Biden ise her iki tarafı mutlu etmeye çalışıyor ve görünüşe göre başarıyor. Geçtiğimiz günlerde yapılan basın açıklamasında Demokrat Partideki progresif ve merkez kanatların buluştuğu ve Sosyal Güvenlik Paketi’ne dair orta yolu bulmaya yakın oldukları belirtildi. Bu açıklama ile beraber uzmanlar ilk başta 3,5 trilyon dolar olarak açıklanan paketin şu an 1,7-1,9 trilyon dolara kadar indiğini işaret ediyor.
Biden yönetiminin 2022 Ara Seçimleri öncesi bu paketleri geçirmesi Demokratların seçime giderken nefes almasını sağlayacaktır.
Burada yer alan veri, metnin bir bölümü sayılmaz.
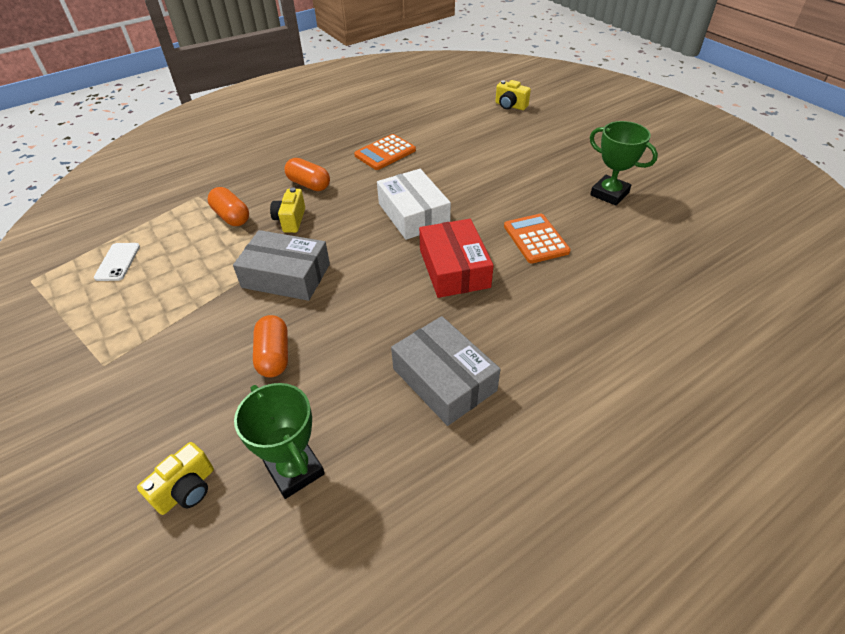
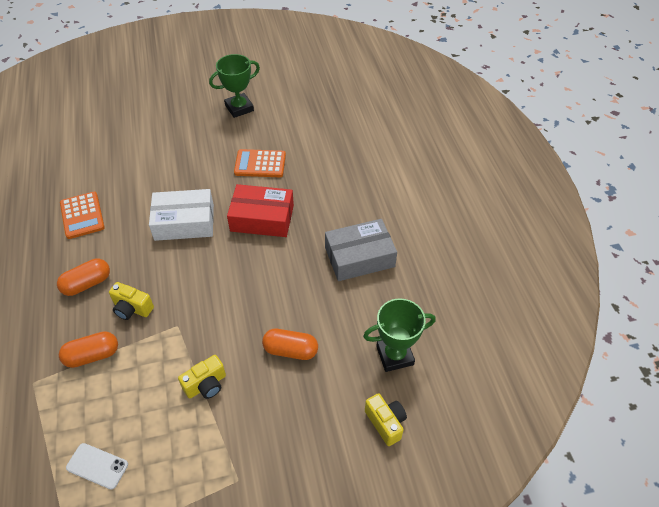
camera: 70 degrees left, 5 degrees up
grey box [233,230,330,301] -> none
yellow camera [495,80,531,110] -> yellow camera moved to [178,355,226,399]

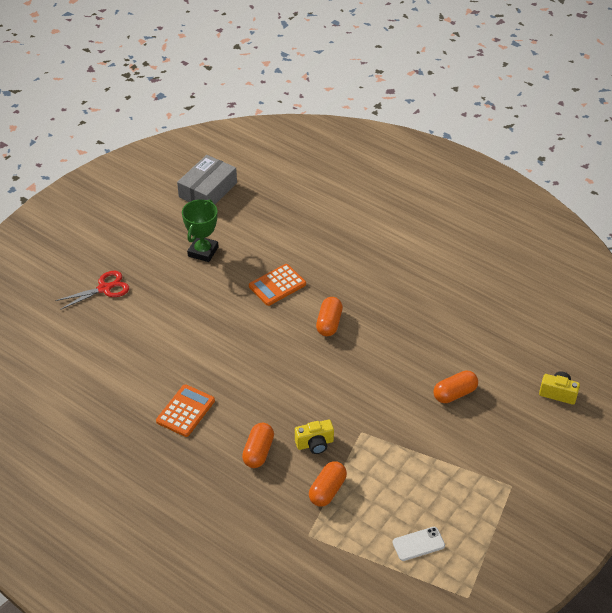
camera: 40 degrees left, 5 degrees down
orange calculator [60,192,105,239] -> orange calculator turned 90 degrees counterclockwise [156,384,215,437]
white box [149,189,214,241] -> none
yellow camera [178,355,226,399] -> none
red box [227,184,294,237] -> orange capsule [316,297,343,336]
grey box [325,219,397,281] -> grey box moved to [177,155,237,204]
green trophy [363,298,436,372] -> none
none -> red scissors [55,271,129,310]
Paketlerin akıbetinin ise gelecek haftalarda iyice belli olması bekleniyor.
GELİŞMELER
İtalya, dünyada eşi benzeri az görülmüş sertlikte bir Covid-19 önlemini yürürlüğe soktu. 2020 yılında Covid-19’dan en çok etkilenen ülkelerden biri olan İtalya’da yeni yayımlanan önergelere göre pozisyon, meslek fark etmeksizin hiçbir çalışan sağlık belgelerini sunmadan iş yerine giremeyecek. Çalışanların ilgili sağlık belgelerinde yer alması gereken bilgiler arasında aşı olup olmadığı, olmadıysa yakın tarihte negatif sonuçlanan bir test sonucuna sahip olup olmadığı, o da yoksa son altı ay içerisinde Covid-19’a yakalanıp yakalanmadığı bulunuyor. Uzmanlar bu belgenin çok sayıda insanı kapsadığını ve makul kabul edilmesi gerektiğini belirtirken, göstericiler ve bu uygulamaya karşı olanlar ise bu uygulamaların anayasayı ihlal ettiğini iddia ediyor.
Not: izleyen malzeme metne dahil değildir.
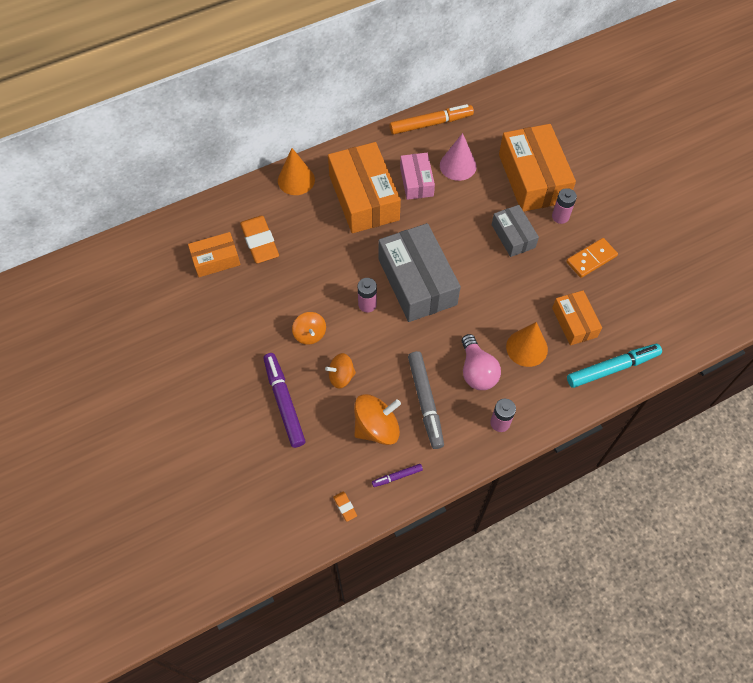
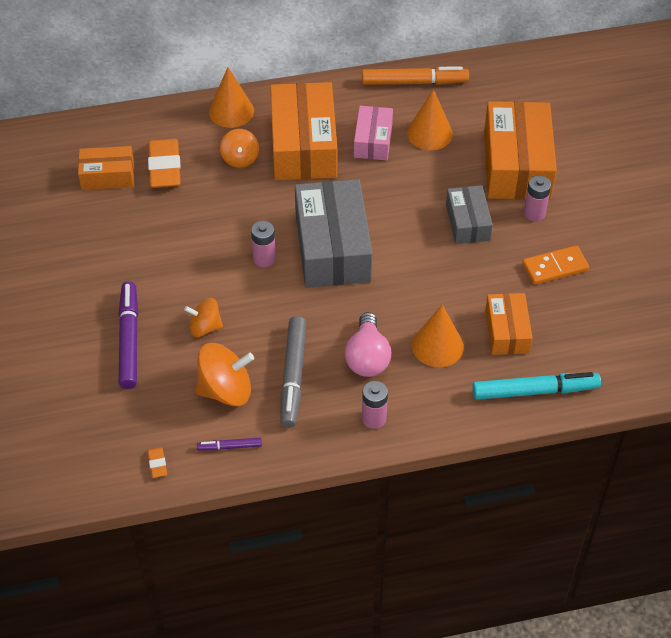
camera: 15 degrees right, 10 degrees down
orange spinning top [292,312,326,345] -> orange spinning top moved to [220,129,259,168]
pink cone [440,133,477,181] -> orange cone [407,89,453,150]

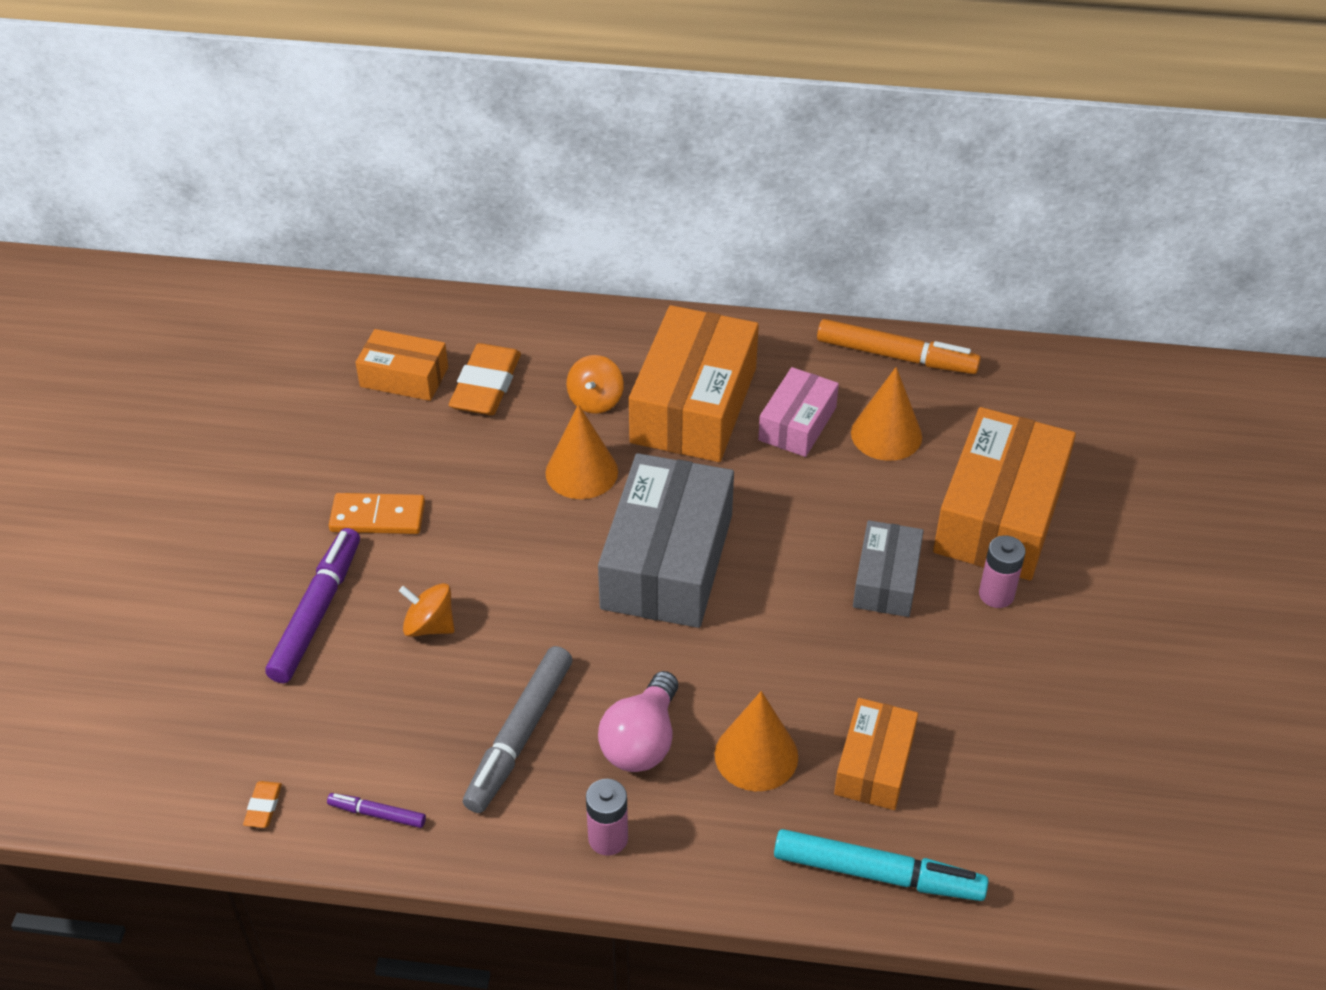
camera: 20 degrees right, 5 degrees down
orange spinning top [196,343,254,406] -> none
orange cone [209,67,254,128] -> orange cone moved to [545,404,618,499]
pink battery [251,221,276,267] -> none
orange domino [522,245,589,285] -> orange domino moved to [329,493,425,534]

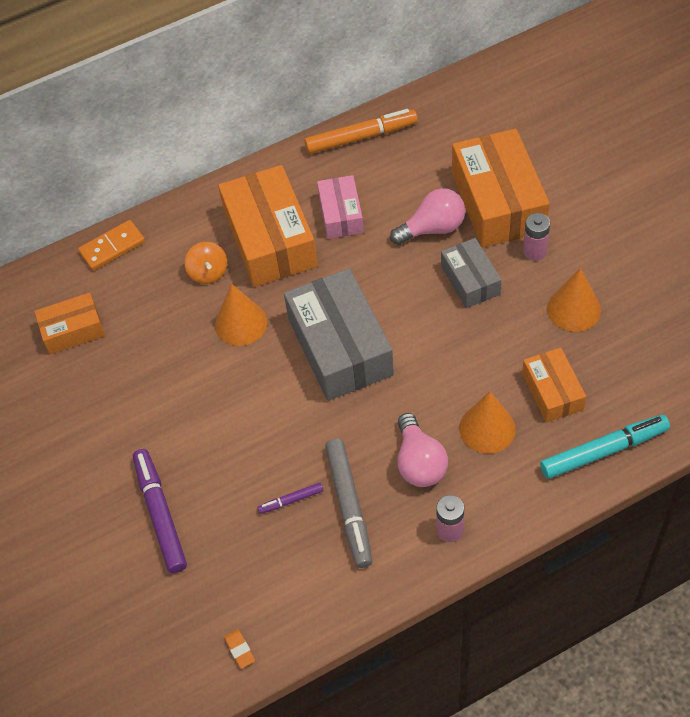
camera: 30 degrees left, 10 degrees up
purple marker [327,793,426,828] -> purple marker moved to [258,483,323,514]
orange domino [329,493,425,534] -> orange domino moved to [78,220,145,271]
orange spinning top [399,583,455,637] -> none
orange eraser [449,343,521,415] -> none
orange cone [851,367,922,461] -> orange cone moved to [547,268,601,332]
none -> pink light bulb [390,188,465,245]

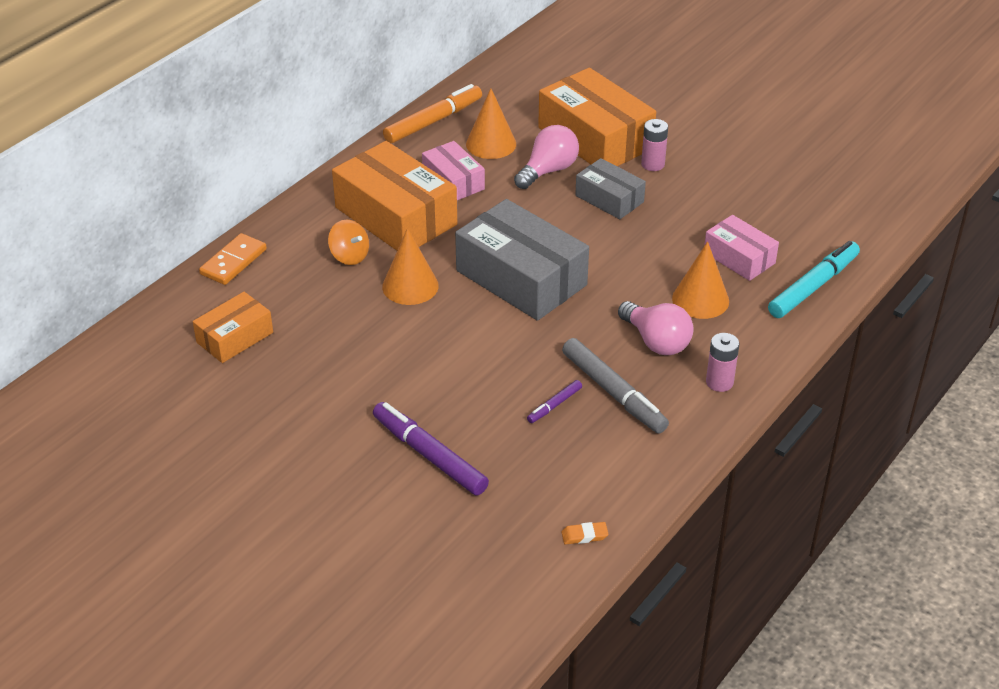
camera: 30 degrees left, 15 degrees down
orange eraser [224,629,255,669] -> orange eraser turned 45 degrees counterclockwise [562,522,608,544]
orange box [522,348,586,423] -> pink box [704,215,779,281]
orange cone [547,268,601,332] -> orange cone moved to [466,88,516,159]

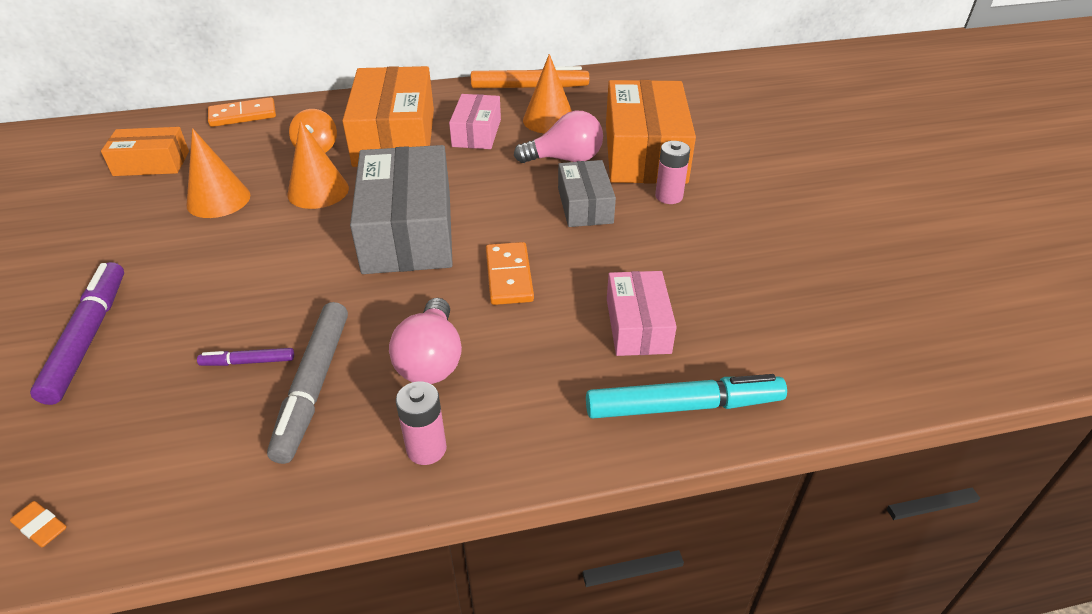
camera: 40 degrees right, 0 degrees up
orange cone [672,241,729,319] -> orange cone moved to [187,128,250,218]
none -> orange domino [486,242,534,305]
Geçtiğimiz hafta Çin’de yaşanan karartmalar ve enerji kesintileri ile gündeme gelen enerji krizi, şiddetini giderek artırmaya devam ediyor. Krizin boyutunun azalmayacağını tahmin eden Çin Komünist Partisi yönetimi, ülkedeki kömür üretiminin artırılması için ellerinden geleni yapmaya hazır gibi. Bu hedef doğrultusunda alınan bir karar ile ülkedeki bütün kömür madenlerinde ve ilgili tesislerde ciddi yatırımlar gerçekleştirilmesinin, var olan tesislerin kapasitelerinin artırılmasının ve yeni doğal kaynak madenleri aranmasının önü açıldı. Her ne kadar bu durum ülkenin yeşil dönüşüme dair verdiği sözlere aykırı olsa da Çin, önceliklerini ulusal enerji krizini yenmek üzere konuşlandırmış durumda.
Bu hafta gündem sık sık Birleşik Krallık Kraliçesi Elizabeth’e dair gelişmelere sahne oldu. İlk olarak geçtiğimiz hafta İngiltere tarihinin en yaşlı hükümdarı Elizabeth, rutin bir Kuzey İrlanda gezisini sağlık sorunları sebebiyle iptal etmek zorunda kaldı. Covid-19’a dair bir endişenin olmadığını belirten yetkililer, Kraliçe’nin enerjisinin yüksek olduğunu da ekledi. Bu olaydan birkaç gün sonra ise Elizabeth kendisine takdim edilen “Yılın Yaşlısı” ödülünü reddetti. Kraliçe, “hissettiği yaşta olduğu için yaşlılık kriterini karşılamadığından dolayı” bu ödülü reddederken, ödülün yeni sahibinin kim olacağı ise henüz açıklanmış değil.